Mr Hope's celebrity is only equalled by his excellence as a professor of the polite art, and he exemplified his finished execution and exquisite style in the "fairy" movements of his numerous pupils, whose elegant appearance, graceful deportment, and ease and precision of step, were the subject of unbounded admiration, and gave the highest gratification to their parents and friends, who comprised many of the principal families in the town and neighbourhood.

From this newspaper 100 years ago. - An accident which might have had serious results was caused by a small dog overturning a lighted paraffin light at the residence of Mr W Birchall, Cross Rows, Chilton Lane, Ferryhill on Saturday night.

The table cloth and window curtains immediately caught fire and also the clothes of an infant.

With much presence of mind the family took prompt and proper means to save the child and to distinguish the fire.

The little one miraculously escaped injury and very little damage resulted to anything but the articles already mentioned.

From this newspaper 50 years ago. - For a week a black-faced mountain lamb had crouched on a narrow ledge 60 feet up the side of a disused quarry at Cowshill, Weardale.

On Saturday, after risking their lives hanging by ropes over the edge of the quarry, PC Edmund Mann and Insp John Liversedge of the RSPCA brought the animal to safety after a nerve-wracking operation lasting nearly two hours.

In charge of the operation was RSPCA Chief Insp AH Baxter.

From this newspaper 25 years ago. - In 1950 the supermarket had not really hit the UK, but by 1960 the country was already looking towards superstores.

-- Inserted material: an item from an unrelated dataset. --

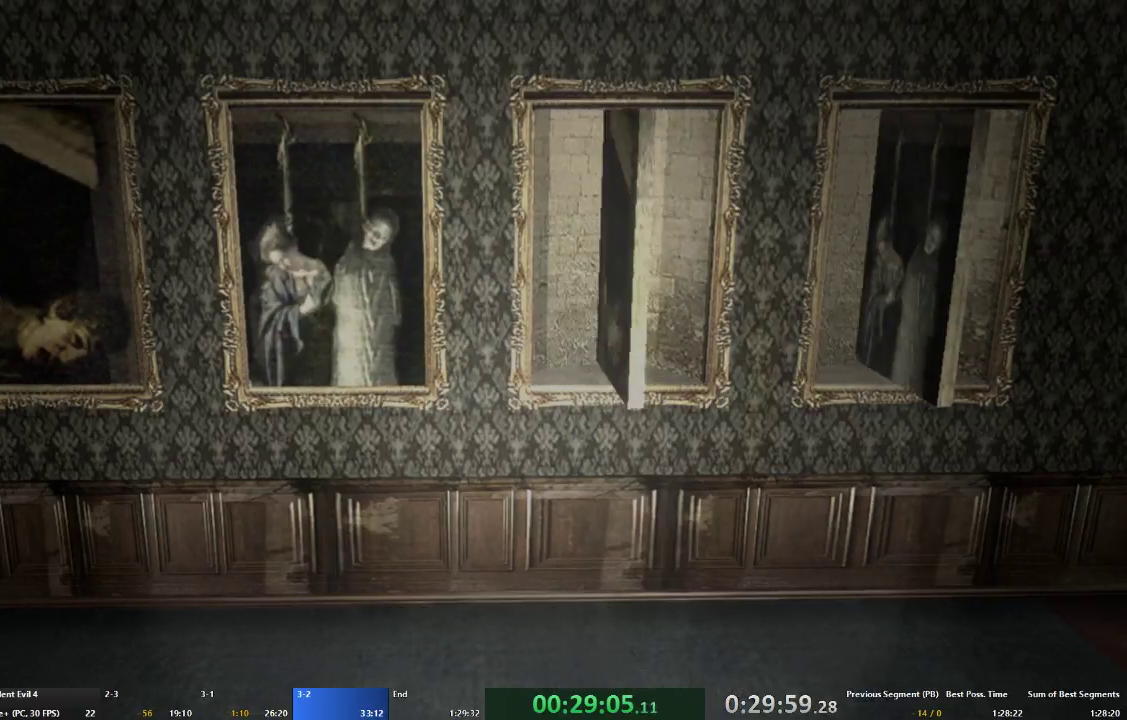
{"dt_ms": 500, "buttons": [], "left_stick": "center", "right_stick": "center", "events": []}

In 1970 they had arrived and the next ten years produced a series of high street wars which came simultaneously with roaring food price inflation. If it had not been for this competition, the housewife would have been paying a great deal more for ever-increasingly expensive groceries.

Some of the events in the last three decades were predicted, although the fuel crisis was one forecast that many were not willing to accept. In America today it is still not believed, in much the same way that many of us in Europe want to appreciate the results of technology which will hit us in the next ten years and which will change the way we live and shop.

The Eighties will be the decade of the microchip, the laser, the code-marked product, plastic money, bigger stores, heavier price cutting, high unemployment and social disorder.